The average song length is six minutes and along with Callinan’s post-punk guitar atmospherics and Pike’s never-unimaginative drumming, Ladder fills each one with an awful lot of lyrics. Good lyrics, too; a fact this performance served to corroborate.

Ladder acolyte Alex Cameron has spoken of the formative influence of Hurtsville, telling Music Feeds that “For every verse, there’s a line that changed my perspective on songwriting.”

Melbourne’s Forum must be one of the biggest rooms Ladder has ever headlined, and the venue’s stellar acoustics aptly magnified the album’s unique lyricism.

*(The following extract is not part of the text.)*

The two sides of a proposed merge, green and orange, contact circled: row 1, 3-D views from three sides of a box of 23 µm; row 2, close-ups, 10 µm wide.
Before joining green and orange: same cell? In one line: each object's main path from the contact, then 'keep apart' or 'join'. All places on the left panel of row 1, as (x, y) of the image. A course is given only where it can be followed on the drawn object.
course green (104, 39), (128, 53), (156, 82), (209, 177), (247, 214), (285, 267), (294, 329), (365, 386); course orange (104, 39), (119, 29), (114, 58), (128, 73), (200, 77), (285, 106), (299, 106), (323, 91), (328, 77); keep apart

Opener and album highlight, ‘Beautiful Sound’, had a drifting, oceanic insistence, over which Ladder imparted images of receiving postcards from the family doctor and witnessing a “cheap backstabbing in an alleyway.”

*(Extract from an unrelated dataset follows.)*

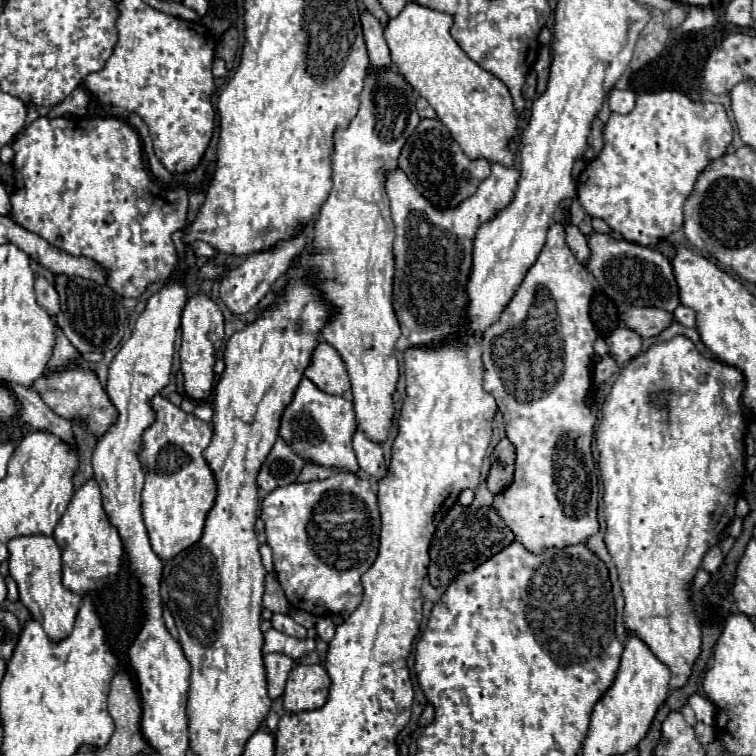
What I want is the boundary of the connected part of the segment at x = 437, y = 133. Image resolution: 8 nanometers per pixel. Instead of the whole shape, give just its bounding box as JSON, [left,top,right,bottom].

The record’s most popular track, ‘Cold Feet’, is an icy post-punk number not dissimilar to David Sylvian or late-era Talk Talk. It made a searing impression here, with the band dexterously recreating the recording’s burbling tension.

It was clear the album holds great sentimental value for many in the audience. The title track – a spare, seven-minute procession of verses filled with manic self-laceration and goofy jokes – could’ve gone for at least twice as long and not risked losing anyone’s attention.

Although it’s fair to presume Ladder’s lyrics were Hurtsville’s raison d’etre, the deep feeling and sly humour contained in these songs would’ve translated regardless of whether you were following the words with dextroamphetamine-like attentiveness.

This performance re-affirmed that Ladder is a solo artist blessed with that rarest of things – a band that fully understands its place. The four Dreamlanders didn’t play behind Ladder so much as they understood when to step up and amplify the songs’ psychic essence and when to pull back and let their frontperson occupy the spotlight.

Supported by such an adroit crew, Ladder could return to Hurtsville with affecting effortlessness.